School Choice Affects Higher Education Chances
Growing up in rural America, there was pretty much only one option for my high school education. In a time where colleges are looking not just at your GPA and test scores but also your extracurriculars, leadership, and the academic rigor of high school classes, school choice has become increasingly important. While fourteen states and the District of Columbia require all state districts to offer AP courses, that leaves thirty-six states with no such requirements.
Luckily, I lived in a state that required at least two AP and two dual-credit offerings per high school, but what about the people who weren’t so lucky? Well, they could be left behind in the dust.
An article in the U.S. News & World Report suggests five ways to overcome this obstacle, but the most beneficial three of the five could potentially be expensive, like taking college courses, whether online or in-person, or hiring an outside mentor. If a family can’t afford these options, how is their child going to be able to stand out to top universities? One solution to this issue is more choice in education. Being defined by a zip code shouldn’t fly in a time when technology rules and the American dream is thriving. With the help of state school choice programs, students can receive the extra boost they need to be successful in the education system.

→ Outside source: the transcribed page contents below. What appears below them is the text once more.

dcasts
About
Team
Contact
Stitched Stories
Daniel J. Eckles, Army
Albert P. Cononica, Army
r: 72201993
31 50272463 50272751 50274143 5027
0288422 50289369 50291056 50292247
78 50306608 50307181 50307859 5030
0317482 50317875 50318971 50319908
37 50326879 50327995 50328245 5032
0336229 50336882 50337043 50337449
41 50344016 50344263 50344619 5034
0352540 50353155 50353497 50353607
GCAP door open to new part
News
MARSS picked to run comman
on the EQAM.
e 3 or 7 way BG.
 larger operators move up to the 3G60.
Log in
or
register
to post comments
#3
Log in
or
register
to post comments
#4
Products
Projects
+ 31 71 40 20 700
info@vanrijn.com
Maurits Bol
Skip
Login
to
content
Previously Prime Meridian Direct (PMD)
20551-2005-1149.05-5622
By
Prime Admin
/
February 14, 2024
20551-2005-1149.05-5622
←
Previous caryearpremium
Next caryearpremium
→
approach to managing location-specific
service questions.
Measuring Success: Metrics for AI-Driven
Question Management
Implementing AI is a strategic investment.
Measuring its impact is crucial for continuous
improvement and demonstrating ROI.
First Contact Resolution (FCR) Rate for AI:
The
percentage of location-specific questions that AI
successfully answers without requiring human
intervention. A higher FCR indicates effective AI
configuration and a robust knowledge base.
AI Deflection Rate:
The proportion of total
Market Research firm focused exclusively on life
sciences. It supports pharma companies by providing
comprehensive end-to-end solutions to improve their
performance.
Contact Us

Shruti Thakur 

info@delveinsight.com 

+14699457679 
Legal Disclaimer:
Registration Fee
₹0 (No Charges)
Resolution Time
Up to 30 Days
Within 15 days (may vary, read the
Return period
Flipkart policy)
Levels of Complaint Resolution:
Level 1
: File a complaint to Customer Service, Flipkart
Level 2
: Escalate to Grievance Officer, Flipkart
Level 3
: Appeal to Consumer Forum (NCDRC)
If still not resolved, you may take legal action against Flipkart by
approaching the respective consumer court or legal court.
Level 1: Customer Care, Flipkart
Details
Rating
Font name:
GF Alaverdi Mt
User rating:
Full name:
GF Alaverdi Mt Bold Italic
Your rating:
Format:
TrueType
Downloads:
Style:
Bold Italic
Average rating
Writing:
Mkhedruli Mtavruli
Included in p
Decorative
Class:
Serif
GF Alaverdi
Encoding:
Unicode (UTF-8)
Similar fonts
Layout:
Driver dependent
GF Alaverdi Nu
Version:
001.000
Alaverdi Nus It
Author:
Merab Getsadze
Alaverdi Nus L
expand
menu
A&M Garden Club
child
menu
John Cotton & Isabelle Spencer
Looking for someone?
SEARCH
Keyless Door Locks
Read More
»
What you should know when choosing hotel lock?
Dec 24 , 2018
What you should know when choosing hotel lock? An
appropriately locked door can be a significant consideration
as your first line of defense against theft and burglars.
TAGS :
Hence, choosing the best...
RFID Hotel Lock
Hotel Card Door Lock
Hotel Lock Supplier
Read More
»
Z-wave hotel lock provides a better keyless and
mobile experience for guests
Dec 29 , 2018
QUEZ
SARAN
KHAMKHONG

Education Savings Accounts (ESAs) take the money that would be spent on a student in the public education system and put it into an account that the family can use to better meet his or her child’s education needs more effectively. This may mean hiring a tutor or using the funds for transportation to a school with better academic opportunities. The possibilities are endless. You know what that’s code for? Freedom. We have the freedom to choose where we go to college; why don’t we have the freedom to choose what school is going to best prepare us for the college of our choice?
Education Savings Accounts as a means of school choice allows us the liberty to pull ourselves up by our bootstraps and pursue the American dream at full throttle. We don’t have to wait around until our state requires AP courses in every high school. We are equipped to go out and find the education that will best suit our needs, whether that is special education, more academically rigorous courses, or even starting college early. The possibilities are endless if we’re allowed the freedom to choose.